| Aim of the task |
Set down the records exactly, and omit any image found in them.

Stored dataset items:
═══
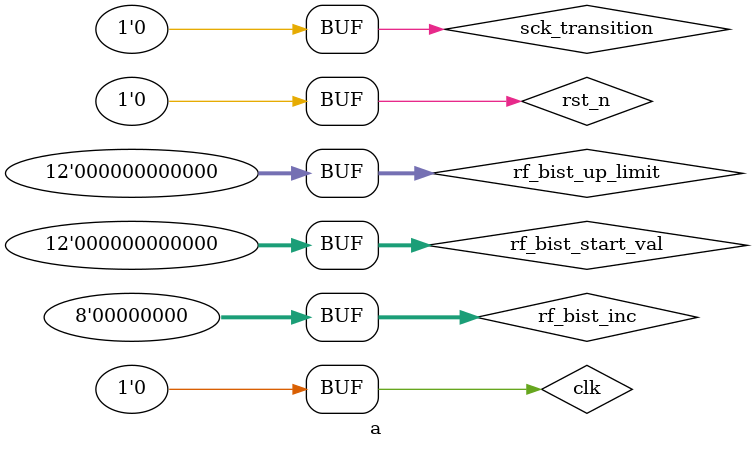
<source format=v>
`timescale 1ns / 1ps


module a;

	// Inputs
	reg clk;
	reg rst_n;
	reg sck_transition;
	reg [11:0] rf_bist_start_val;
	reg [7:0] rf_bist_inc;
	reg [11:0] rf_bist_up_limit;

	// Outputs
	wire [31:0] i2si_bist_out_data;
	wire i2si_bist_out_xfc;

	// Instantiate the Unit Under Test (UUT)
	i2si_bist_gen uut (
		.clk(clk), 
		.rst_n(rst_n), 
		.sck_transition(sck_transition), 
		.rf_bist_start_val(rf_bist_start_val), 
		.rf_bist_inc(rf_bist_inc), 
		.rf_bist_up_limit(rf_bist_up_limit), 
		.i2si_bist_out_data(i2si_bist_out_data), 
		.i2si_bist_out_xfc(i2si_bist_out_xfc)
	);

	initial begin
		// Initialize Inputs
		clk = 0;
		rst_n = 0;
		sck_transition = 0;
		rf_bist_start_val = 0;
		rf_bist_inc = 0;
		rf_bist_up_limit = 0;

		// Wait 100 ns for global reset to finish
		#100;
        
		// Add stimulus here

	end
      
endmodule


</source>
═══
| Exercise response |
<source format=v>
`timescale 1ns / 1ps


module a;

	// Inputs
	reg clk;
	reg rst_n;
	reg sck_transition;
	reg [11:0] rf_bist_start_val;
	reg [7:0] rf_bist_inc;
	reg [11:0] rf_bist_up_limit;

	// Outputs
	wire [31:0] i2si_bist_out_data;
	wire i2si_bist_out_xfc;

	// Instantiate the Unit Under Test (UUT)
	i2si_bist_gen uut (
		.clk(clk), 
		.rst_n(rst_n), 
		.sck_transition(sck_transition), 
		.rf_bist_start_val(rf_bist_start_val), 
		.rf_bist_inc(rf_bist_inc), 
		.rf_bist_up_limit(rf_bist_up_limit), 
		.i2si_bist_out_data(i2si_bist_out_data), 
		.i2si_bist_out_xfc(i2si_bist_out_xfc)
	);

	initial begin
		// Initialize Inputs
		clk = 0;
		rst_n = 0;
		sck_transition = 0;
		rf_bist_start_val = 0;
		rf_bist_inc = 0;
		rf_bist_up_limit = 0;

		// Wait 100 ns for global reset to finish
		#100;
        
		// Add stimulus here

	end
      
endmodule


</source>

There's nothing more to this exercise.